The truth is that the blue chips matter little for professional money managers these days. But 120 years after its creation, the widely watched benchmark still does a good job explaining what’s happening in the U.S. stock market. And it’s still the measure of the market that many retail investors use, experts say.
Other market barometers, namely the S&P 500, have become more ensconced on Wall Street over the years. Market prognosticators almost always set their predictions in terms of the S&P 500, for instance, and fund managers seldom measure their performance against the Dow, a concentrated blend of just 30 stocks.
Stride For Stride
The correlation between the Dow and the S&P 500 over rolling 30-day periods has averaged 0.94 over the past 20 years, according to WSJ Market Data Group. That’s a very close match for a measure that runs between 1 to -1, where 1 means perfect unison and -1 means perfect opposition.
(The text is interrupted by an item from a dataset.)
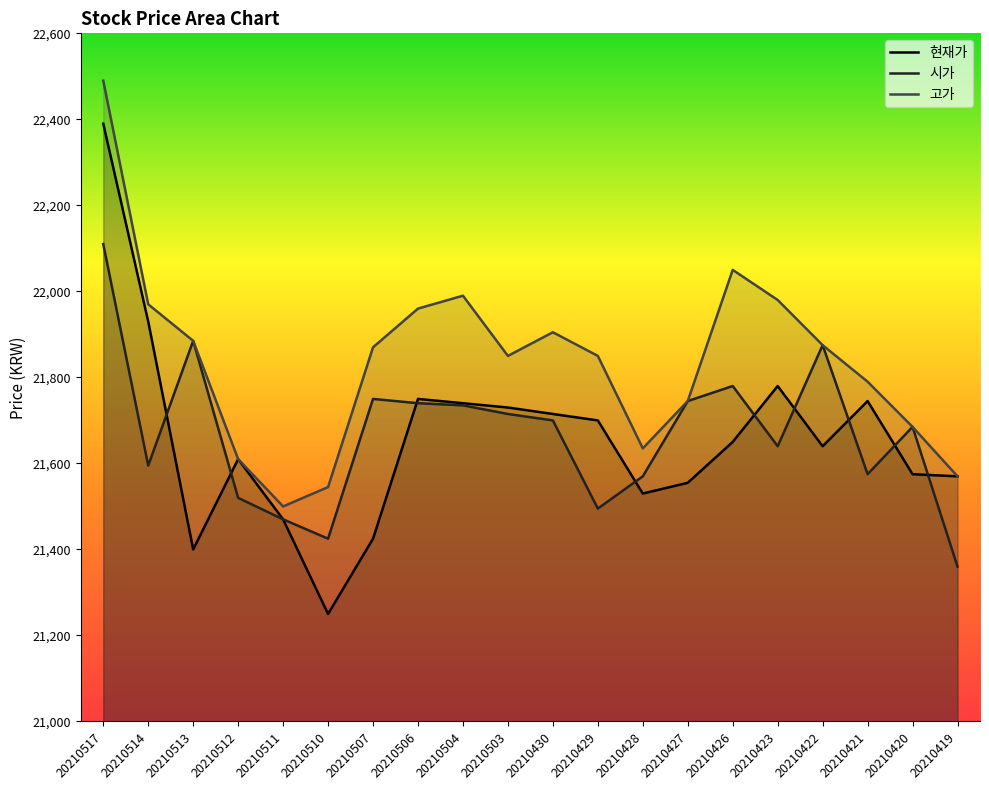

Count the number of data series in this chart.

3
Some pros say they can can divine useful observations from the Dow. John Kosar, director of research at Asbury Research, a technical analysis firm in Schaumburg, Ill., observed last year that the Dow Industrials darted higher before many other indexes, prompting him to slap a bullish 20400 target on the blue chips in April 2016.
“Is the Dow the first benchmark I look at? No,” Mr. Kosar said “It’s more emblematic of the market to retail or casual investors. It’s a brand name, like Chevrolet.”
He was watching for a Dow move much higher than 20000 to indicate that it could be nearing time to prune gains and last week closed his bullish call on benchmark.
“All the people on financial television will put on hats and pop corks,” Mr. Kosar said. “For mom and pop that have their money in IRAs it’s like somebody waving a flag in front of a bull – they can see it, and people talk about it around the water cooler.”